The talented data scientists and developers at January Advisors built a prototype of a web tool to solve this problem (with the help of another excellent team of subject matter experts who work in the world of social services). After they succeeded in building a tool with impressive functionality they contacted 3Leaf Consulting for expert UX guidance.

The project required an ultra-fast turnaround, so our team focused on delivering a set of basic yet very consequential design improvements. With short timelines like this, we like to apply a condensed version of our 3Leaf method, which results in the same deliverables as normal (strategic UX guidance, design specifications, ad hoc personas and scenarios, styles guides, downloadable visual assets, etc.) yet with a level of rigor scaled down to the appropriate scope. Our solution focused on nailing the key requirement of allowing users to quickly and easily find the social services they need. We also anticipated where the product will likely grow (in terms of functionality) and tailored our designs to have “growing room” in those directions.

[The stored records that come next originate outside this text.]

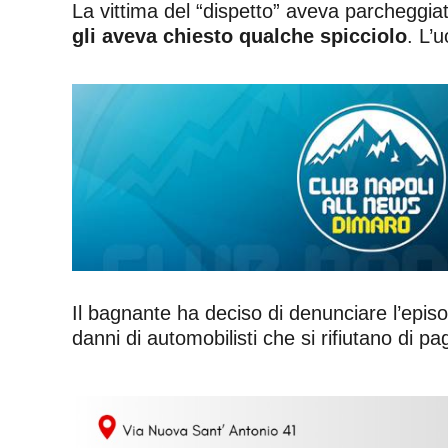
La vittima del “dispetto” aveva parcheggia
gli aveva chiesto qualche spicciolo
. L’
Il bagnante ha deciso di denunciare l’epis
danni di automobilisti che si rifiutano di 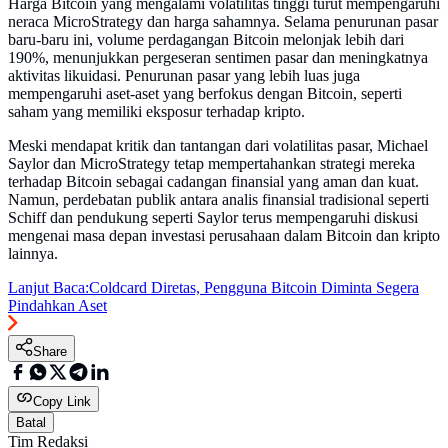
Harga Bitcoin yang mengalami volatilitas tinggi turut mempengaruhi
neraca MicroStrategy dan harga sahamnya. Selama penurunan pasar
baru-baru ini, volume perdagangan Bitcoin melonjak lebih dari
190%, menunjukkan pergeseran sentimen pasar dan meningkatnya
aktivitas likuidasi. Penurunan pasar yang lebih luas juga
mempengaruhi aset-aset yang berfokus dengan Bitcoin, seperti
saham yang memiliki eksposur terhadap kripto.
Meski mendapat kritik dan tantangan dari volatilitas pasar, Michael
Saylor dan MicroStrategy tetap mempertahankan strategi mereka
terhadap Bitcoin sebagai cadangan finansial yang aman dan kuat.
Namun, perdebatan publik antara analis finansial tradisional seperti
Schiff dan pendukung seperti Saylor terus mempengaruhi diskusi
mengenai masa depan investasi perusahaan dalam Bitcoin dan kripto
lainnya.
Lanjut Baca:
Coldcard Diretas, Pengguna Bitcoin Diminta Segera
Pindahkan Aset
Share
Copy Link
Batal
Tim Redaksi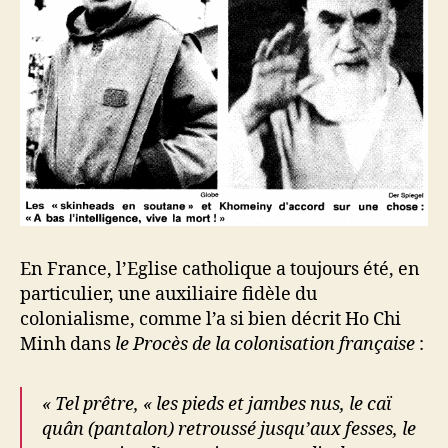
En France, l’Eglise catholique a toujours été, en
particulier, une auxiliaire fidèle du
colonialisme, comme l’a si bien décrit Ho Chi
Minh dans
le Procès de la colonisation française
:
« Tel prêtre, « les pieds et jambes nus, le caï
quân (pantalon) retroussé jusqu’aux fesses, le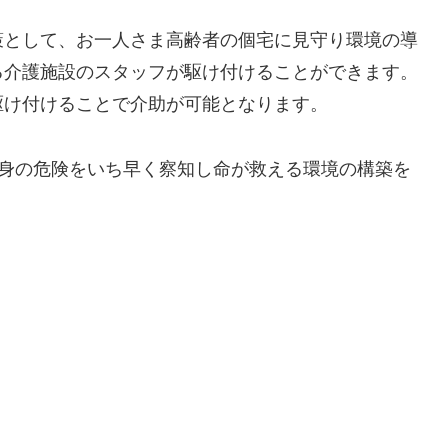
策として、お一人さま高齢者の個宅に見守り環境の導
る介護施設のスタッフが駆け付けることができます。
駆け付けることで介助が可能となります。
の身の危険をいち早く察知し命が救える環境の構築を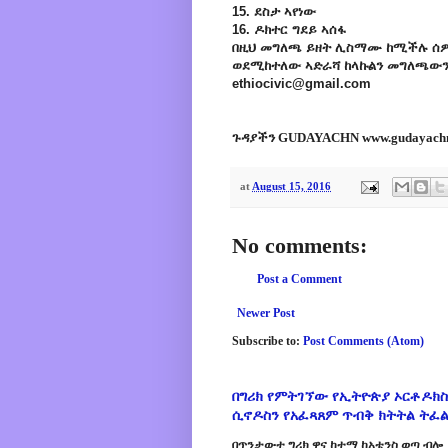
15. ደስታ ኣየነው
16. ዶክተር ግደይ ኣሰፋ
በዚህ መግለጫ ይዘት ሊስማሙ ከሚችሉ ሰዎ
ወደሚከተለው ኣድራሻ ከላኩልን መግለጫውን 
ethiocivic@gmail.com
ጉዳያችን GUDAYACHN www.gudayach
at
August 15, 2016
No comments:
Post a Comment
Newer Post
Subscribe to:
Post Comments (Atom)
በግሪክ የምትገኘው የኢትዮጵያ ኦርቶዶክስ
ሲኖዶስን የአፈጻጸም ጥብቅ ክትትል ትፈ
በጥንታውቷ ግሪክ ዋና ከተማ ከአቴንስ ወጣ ብሎ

The final result was a excited team of developers and data scientists eager to improve their product based on their new UX guidance. The contributors on this 3Leaf project were Valerie Howard (UX Architect), Victoria Cooke (Visual Designer), and myself (Principal). I look forward to seeing where January Advisors take this very exciting project in the future!

 

Tracts.co Software Refactoring

Tracts on devices.png

Our team at 3Leaf had the pleasure of working with a very impressive local startup here in Houston called Tracts.  They have a talented team, a great idea, a working product and a growing customer base.  The leadership at Tracts was prudent enough to understand that having a strong user experience in their digital products was necessary for maintaining a competitive advantage.

The initial software was built to accomplish some very practical and straight-forward use cases.  As the user base expanded to include additional job roles, so grew the need to reconsider the structure of the software.  We started with personas.  By properly crafting an appropriate cast of personas, we were able to design the software in such a way that every type of user would be able to accomplish their tasks in a way that meets their own specific needs.

We carefully restructured the screen flows and architecture such that the product could easily grow in the right direction.  This meant that the 3Leaf team had to acquire a strong understanding about the intended direction of the product.  This restructuring was based upon a greater clarity around the mental models of each intended user.  In other words: the software presents information in the same way its users think about the information.  The guiding mental models were based on the insights we gained while working on the project.

Finally, we provided our client with everything they needed in order to enhance their product according to our designs.  Development teams require very specific guidance on many levels (information architecture, visual design patterns, etc.).  This collaboration with Tracts resulted in critical enhancements to their already successful software.  Sometimes taking your product to the next level requires bold reconsiderations of your existing product, and reimagining the way you present your solution to the your users.

The contributors on this project were Jane Xiao (UX Designer), Olivia Moten (Visual Designer) and myself (Principal).